Appellants also challenge the district court's decision to grant summary judgment in favor of the County on their Monell, ADA, and RA claims. We first address the numerous Monell claims.
1.
Local governments, such as the County, may be held liable through a suit under § 1983 if "action pursuant to [a local-government] policy of some nature caused a constitutional tort." Monell, 436 U.S. at 691, 98 S.Ct. at 2036 (emphasis added). Appellants assert that the County is liable under Monell because it had an official policy of failing to review use-of-force policies, procedures, and practices; failed to provide less-lethal equipment; had "a pattern demonstrating [both] excessive force against African American males and those in medical crisis" and "failure to render medical aid"; and failed to train its deputies.

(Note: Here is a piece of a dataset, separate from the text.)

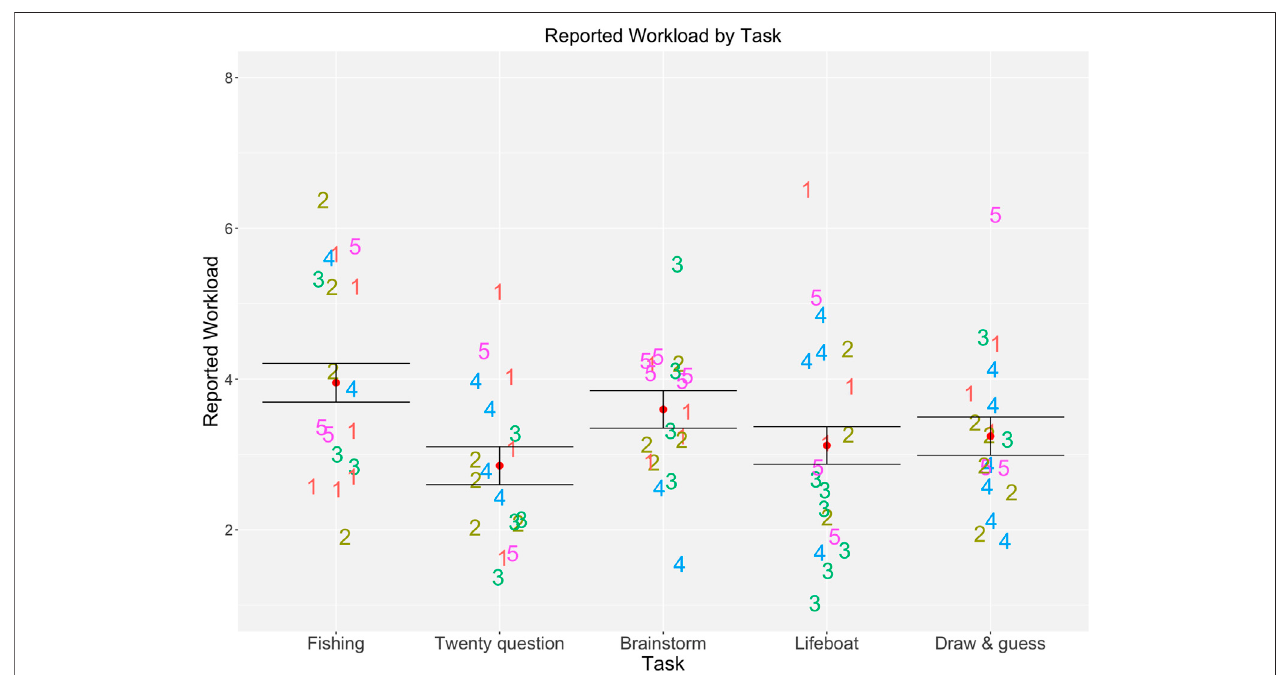
FIGURE 3 | Workload reported by participants for all sessions (1: low to 7:high). Red dots represent mean and black bars show standard error of the mean (SE). Numbers on the plot shows session number and the position of number is associated with the reported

The magistrate judge's report, which the district court adopted, dealt with each of these claims in detail. It concluded that (1) Appellants failed to show that the County was deliberately indifferent with respect to any failure to review use-of-force policies; (2) uncontroverted evidence shows that the County did equip officers with less-lethal force options (specifically, a taser); (3) Appellants failed to demonstrate a pattern of sufficiently similar excessive-force violations or a pattern of failing to render medical aid; and (4) Appellants failed to show that the Deputy was inadequately trained or that the County was deliberately indifferent with respect to his training. We agree with the magistrate judge and the district court that Appellants' Monell claims fail for these reasons.

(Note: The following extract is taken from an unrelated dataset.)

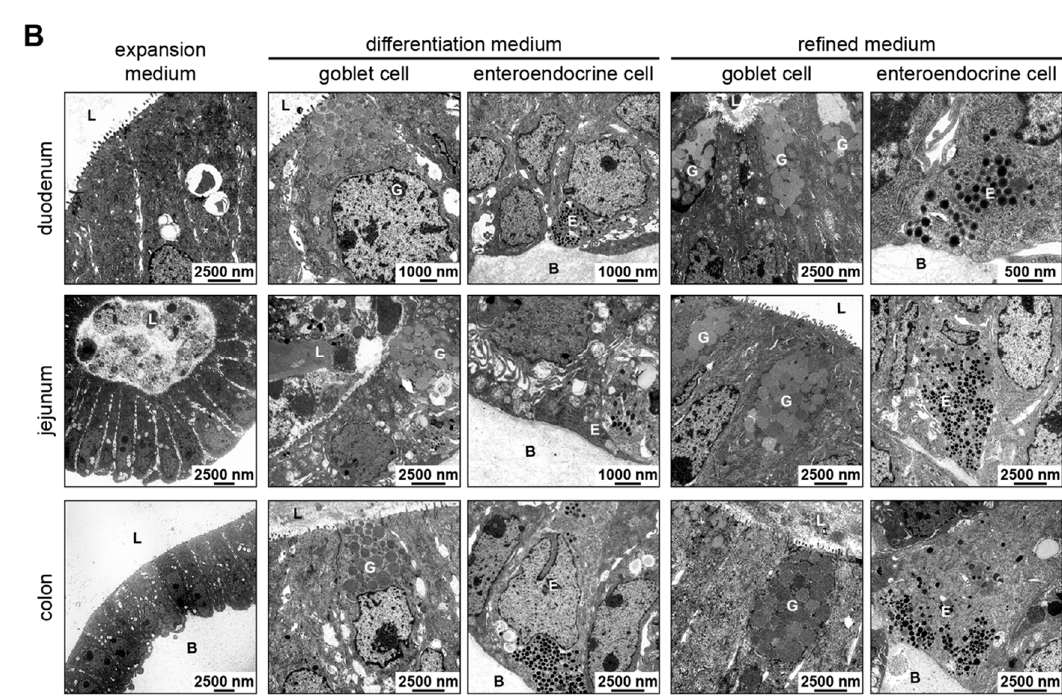
Figure 3. Goblet and enteroendocrine cells are present in organoids upon cultivation in differentiation and refined medium, but not in expansion medium. ( A ) PAS reaction in FFPE sections of canine intestinal tissue or organoids in expansion, differentiation and refined medium derived from duodenum, jejunum and colon; counterstained with Hematoxylin, images of duodenal and jejunal tissue were cropped in order to visualize crypts; scale bars 200 µm, inset depicts higher magnification; arrow heads indicate PAS positive goblet cells; one representative image is shown. ( B ) TEM images of duodenal, jejunal and colonic organoids in expansion, differentiation and refined medium; scale bars are indicated; L, lumen; B, basal lamina; G, goblet cell; E, enteroendocrine cell.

Appellants lack support for any claim that the County ratified a custom or practice of excessive force. See City of St. Louis v. Praprotnik, 485 U.S. 112, 127, 108 S.Ct. 915, 926 (1988) ("If the authorized policymakers approve a subordinate's decision and the basis for it, their ratification would be chargeable to the municipality because their decision is final."). In this case, the Sheriff not only refused to defend the Deputy following the shooting but also fired him.
2.
Regarding the ADA and RA claims, for the former, see 42 U.S.C. § 12132 ("[N]o qualified individual with a disability shall, by reason of such disability, be excluded from participation in or be denied the benefits of the services, programs, or activities of a public entity, or be subjected to discrimination by any such entity."); for the latter, see 29 U.S.C. § 794(a) (prohibiting discrimination "solely by reason of her or his disability").

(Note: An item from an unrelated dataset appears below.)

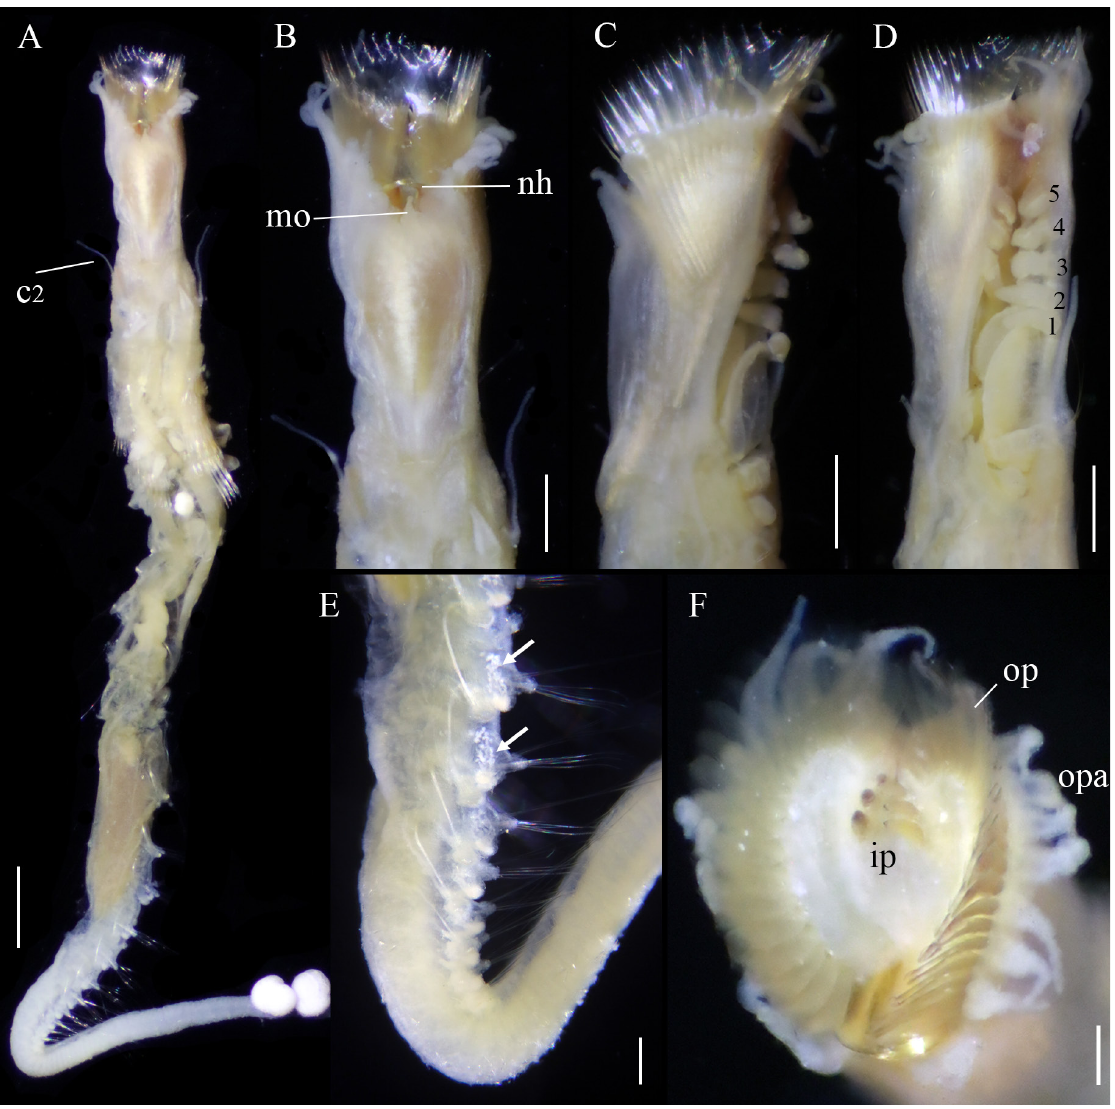
Fig. 20. Tetreres oscari sp. nov., holotype (UMML-22.1197). A . Complete specimen, dorsal view. B . Anterior region, dorsal view. C . Anterior region, lateral right view. D . Anterior region, ventral view. E . Last abdominal segments. F . Opercular crown, upper view. Abbreviations: c2 = cirri 2 nd thoracic segment; ip = inner paleae; mo = median organ; nh = nuchal hooks; opa = opercular papillae; op = outer paleae. Numbers indicate the tentacular filaments. Arrows indicate gametes. Scale bars: A = 1 mm; B–D = 0.5 mm; E–F = 0.2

Appellants' brief only highlights Hainze v. Richards, but, without additional citation, argues against its application. 207 F.3d 795, 801 (5th Cir. 2000) (holding that "Title II [of the ADA] does not apply to an officer's on-the-street responses to reported disturbances or other similar incidents, whether or not those calls involve subjects with mental disabilities, prior to the officer's securing the scene and ensuring that there is no threat to human life"). Yet we are bound by Hainze.
a.
In any event, Appellants do not address their failure to show a prima facie ADA claim. See Melton v. Dall. Area Rapid Transit, 391 F.3d 669, 67172 (5th Cir. 2004) (outlining "prima facie case of discrimination under the ADA"). Along that line, that claim is forfeited because Appellants failed to adequately brief it. E.g., Rollins v. Home Depot USA, 8 F.4th 393, 397 (5th Cir. 2021) ("A party forfeits [a contention] . . . by failing to adequately brief [it] on appeal." (citation omitted)).
B.
The RA claim is likewise forfeited. It is barely mentioned, and, as conceded at oral argument, was included in Appellants' brief only to show similarity to the ADA and "as a point of reference."
For the foregoing reasons, the judgment is AFFIRMED.
[*] Pursuant to 5TH CIRCUIT RULE 47.5, the court has determined that this opinion should not be published and is not precedent except under the limited circumstances set forth in 5TH CIRCUIT RULE 47.5.4.